Emerge poi un particolare, che pure potrebbe essere utilizzato dal partito dei complottisti: le mail spedite dal Dap sono finite in un binario morto. Non sono arrivate da nessuna parte, perchè sono state inviate ad un indirizzo sbagliato. C’era, infatti, una vocale in più.

Certo, i complottisti sono tali perchè ritengono che esistono menti superiori, luciferine, in grado di muoversi in questa maniera, con il pieno controllo dei tempi e dei fatti, cavalcati e dominati attraverso furbizie non compromettenti.

Ma noi, sapendo bene come funzionano gli uffici pubblici in questo paese e sapendo ugualmente bene quanta impreparazione, quanta indolenza abiti al loro interno, riteniamo che un coglione qualsiasi, cioè il solito burocrate demente, abbia mandato quelle mail senza porsi il problema di effettuare un coscienzioso riscontro sul fatto che queste fossero realmente arrivate a destinazione. Perchè, per il burocrate demente e, dato che ci troviamo, anche ignorante, non c’è alcuna differenza tra il signor criminale Mario Rossi e il signor Pasquale Zagaria “Bin Laden”, l’uomo di punta del clan dei casalesi, cioè dell’organizzazione criminale che negli anni 80, 90 e nei primi 2000, ha occupato una delle 5 prime posizioni tra le organizzazione mafiose più temibili al mondo.

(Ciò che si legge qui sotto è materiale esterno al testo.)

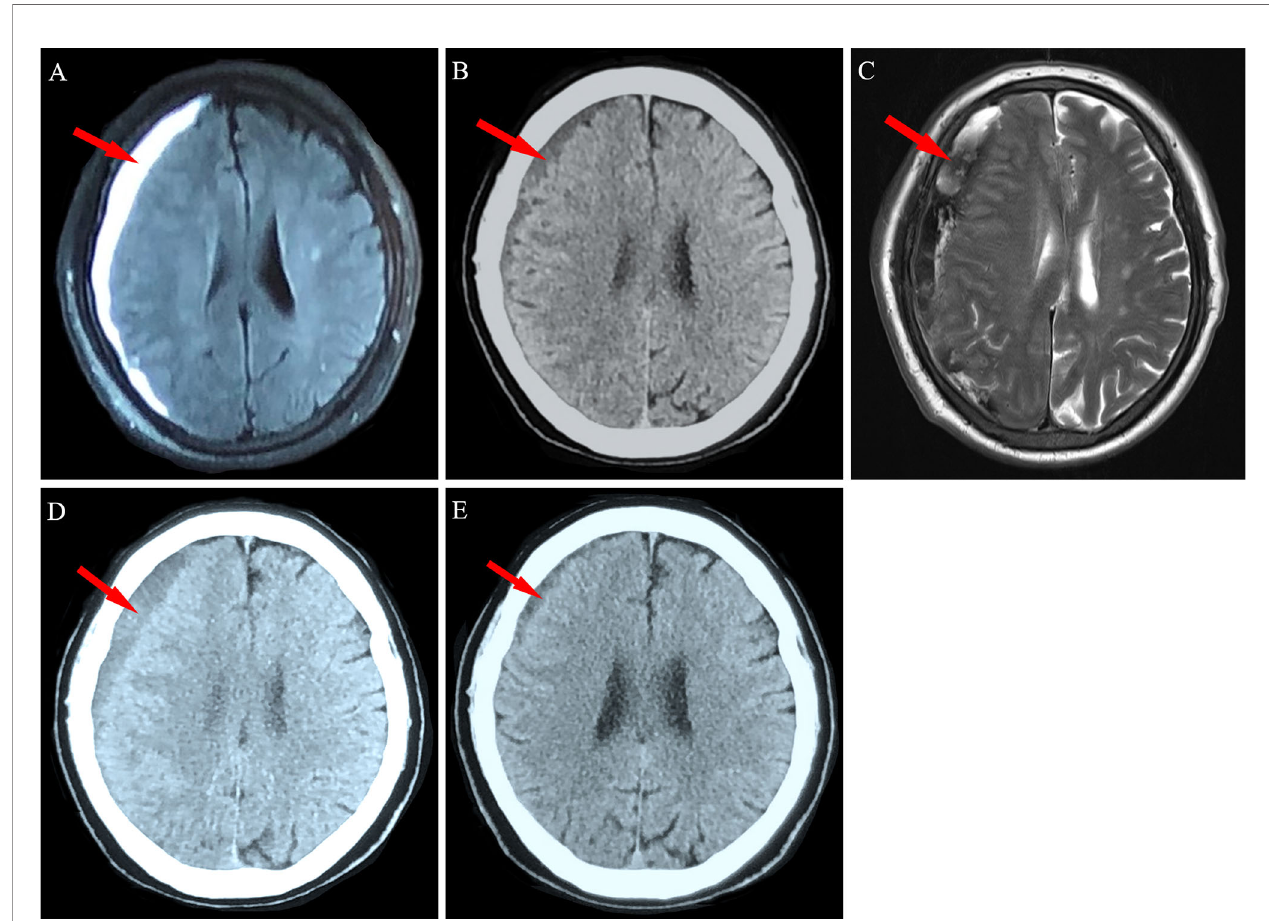
FIGURE 3 | Neuroimaging fi ndings for Patient 2. (A) A 72-year-old man with chronic myeloid leukemia was diagnosed as having right frontotemporal chronic subdural hematoma (red arrow). (B) The hematoma was signi fi cantly absorbed after 2 weeks of conservative treatment. (C) New bleeding in the subdural space was detected via magnetic resonance imaging at the 4-week follow-up. (D) Obvious absorption was observed after 10 weeks and (E) near disappearance was observed after 20 weeks of conservative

Per cui, la faccenda poteva essere affrontata con una certa calma, con molta calma dal burocrate demente a cui qualcuno, magari il senatore Lino Banfi del film “Quo vado?“, ha regalato una scrivania. Badate bene, non una scrivania del Ministero delle Attività produttive o delle risorse agricole, ma di quello della Grazia e della Giustizia, nel quale ben dovrebbero conoscere la differenza che passa tra il borseggiatore Mario Rossi e Pasquale Zagaria “Bin Laden”, uomo che ha mosso un miliardo di euro. Un fiume di danaro proveniente dalle infinite pratiche criminali di quella vera e propria holding della malavita chiamata clan dei casalesi.